Today, Large Neighborhood Search (LNS) [PER] is the preferred heuristic algorithm in solvers like CP Optimizer, Google OR-Tools, or OptalCP, as it offers a better ability to escape local optima and higher diversity in the exploration than previously often used Local Search. At the same time, Failure-Directed Search (FDS) [VIL] is used to efficiently explore the whole search space using a Fail-First principle to prove that no solution or better solution than the one found so far exists. Nevertheless, CP solvers are less efficient when a criterion is more complex than, e.g., makespan minimization in scheduling. But any algorithm that quickly provides a good solution, even without optimality guarantees, can be used inside the CP solver in the same way as LNS. The objective values of found solutions can be used as bounds (hard constraints on objective value), limiting the search space for the FDS. Thus, the better the provided solution is, the faster FDS explores the whole solution space.
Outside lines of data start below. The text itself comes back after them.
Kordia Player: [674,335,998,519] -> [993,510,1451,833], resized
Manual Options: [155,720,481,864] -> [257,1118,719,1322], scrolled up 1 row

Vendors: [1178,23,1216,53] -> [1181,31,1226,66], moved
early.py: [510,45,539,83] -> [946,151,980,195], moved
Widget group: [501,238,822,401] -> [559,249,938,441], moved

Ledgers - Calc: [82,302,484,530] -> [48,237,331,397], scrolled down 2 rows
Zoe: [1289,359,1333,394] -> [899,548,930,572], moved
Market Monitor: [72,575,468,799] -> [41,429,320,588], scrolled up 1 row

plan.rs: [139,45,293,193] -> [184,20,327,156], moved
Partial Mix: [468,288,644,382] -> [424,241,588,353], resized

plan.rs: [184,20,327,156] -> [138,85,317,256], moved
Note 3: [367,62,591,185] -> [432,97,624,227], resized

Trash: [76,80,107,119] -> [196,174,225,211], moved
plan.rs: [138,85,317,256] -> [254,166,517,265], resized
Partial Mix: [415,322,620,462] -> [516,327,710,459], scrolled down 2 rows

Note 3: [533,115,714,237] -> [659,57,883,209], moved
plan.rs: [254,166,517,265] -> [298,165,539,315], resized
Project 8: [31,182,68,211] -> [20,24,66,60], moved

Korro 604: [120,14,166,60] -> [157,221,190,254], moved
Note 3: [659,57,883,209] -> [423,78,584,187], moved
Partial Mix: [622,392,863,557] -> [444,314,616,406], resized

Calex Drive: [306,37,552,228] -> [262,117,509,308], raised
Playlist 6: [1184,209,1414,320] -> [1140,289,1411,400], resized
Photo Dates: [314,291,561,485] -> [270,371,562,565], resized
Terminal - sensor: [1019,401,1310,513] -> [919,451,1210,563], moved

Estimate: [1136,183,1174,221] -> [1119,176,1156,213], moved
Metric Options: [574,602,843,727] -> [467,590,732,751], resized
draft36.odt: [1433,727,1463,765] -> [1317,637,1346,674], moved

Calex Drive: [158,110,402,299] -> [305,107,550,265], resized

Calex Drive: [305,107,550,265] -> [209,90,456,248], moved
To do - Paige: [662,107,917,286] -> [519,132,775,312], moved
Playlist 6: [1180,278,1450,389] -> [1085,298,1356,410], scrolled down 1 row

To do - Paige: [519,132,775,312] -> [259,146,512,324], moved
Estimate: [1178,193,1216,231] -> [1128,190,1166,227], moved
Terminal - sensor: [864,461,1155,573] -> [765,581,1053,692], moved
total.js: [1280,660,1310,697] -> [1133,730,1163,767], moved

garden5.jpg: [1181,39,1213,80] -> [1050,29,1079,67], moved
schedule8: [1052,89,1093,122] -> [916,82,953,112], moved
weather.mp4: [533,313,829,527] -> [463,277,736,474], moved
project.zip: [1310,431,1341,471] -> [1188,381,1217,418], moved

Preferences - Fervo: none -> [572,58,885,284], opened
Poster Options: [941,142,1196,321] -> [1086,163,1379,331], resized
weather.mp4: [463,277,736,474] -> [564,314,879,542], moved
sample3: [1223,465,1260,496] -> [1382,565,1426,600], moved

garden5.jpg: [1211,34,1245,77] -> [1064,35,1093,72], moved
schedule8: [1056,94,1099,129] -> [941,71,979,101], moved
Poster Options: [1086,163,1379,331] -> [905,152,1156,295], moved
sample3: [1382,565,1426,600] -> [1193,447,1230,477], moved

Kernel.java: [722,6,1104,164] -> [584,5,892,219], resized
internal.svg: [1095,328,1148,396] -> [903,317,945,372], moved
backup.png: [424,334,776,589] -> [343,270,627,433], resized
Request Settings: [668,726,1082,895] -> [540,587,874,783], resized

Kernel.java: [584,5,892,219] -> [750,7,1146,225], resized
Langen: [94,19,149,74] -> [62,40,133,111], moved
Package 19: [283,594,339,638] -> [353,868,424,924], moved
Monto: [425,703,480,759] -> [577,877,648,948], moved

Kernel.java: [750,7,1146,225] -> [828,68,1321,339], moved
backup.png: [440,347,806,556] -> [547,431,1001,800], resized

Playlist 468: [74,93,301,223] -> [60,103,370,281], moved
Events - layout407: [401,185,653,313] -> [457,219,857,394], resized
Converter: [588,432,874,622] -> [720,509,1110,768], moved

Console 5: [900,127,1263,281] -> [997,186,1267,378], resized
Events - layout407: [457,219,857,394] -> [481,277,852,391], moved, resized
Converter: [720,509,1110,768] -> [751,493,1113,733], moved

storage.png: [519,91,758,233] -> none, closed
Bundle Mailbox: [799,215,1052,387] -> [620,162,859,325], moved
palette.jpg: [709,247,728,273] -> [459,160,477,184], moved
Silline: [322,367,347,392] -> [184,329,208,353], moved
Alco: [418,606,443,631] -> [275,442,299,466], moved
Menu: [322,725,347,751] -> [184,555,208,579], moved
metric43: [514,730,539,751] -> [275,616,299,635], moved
This opens up research areas like a hybridization of problem-oriented heuristics and CP solvers that can lead to better performance while sharing the objective value and no-goods among heuristics and CP workers. We expect to explore utilizing machine learning (ML) in search algorithms, such as guiding search branching. Due to our collaboration with Petr Vilím, OptalCP [OPT] developer, we expect to exchange more information between the heuristic and the solver during the algorithm run.
[PER] L. Perron, P. Shaw, V. Furnon, Propagation guided large neighborhood search, in: M. Wallace (Ed.), Principles and Practice of Constraint Programming – CP 2004, Springer Berlin Heidelberg, Berlin, Heidelberg, 2004, pp. 468–481.
[OPT] ScheduleOpt: OptalCP’s solver landing page (2023). URL https://scheduleopt.com/
[VIL ]P. Vilím, P. Laborie, P. Shaw, Failure-directed search for constraint-based scheduling, in: International Conference on Integration of Constraint Programming, Artificial Intelligence, and Operations Research, Springer, 2015, pp. 437–453.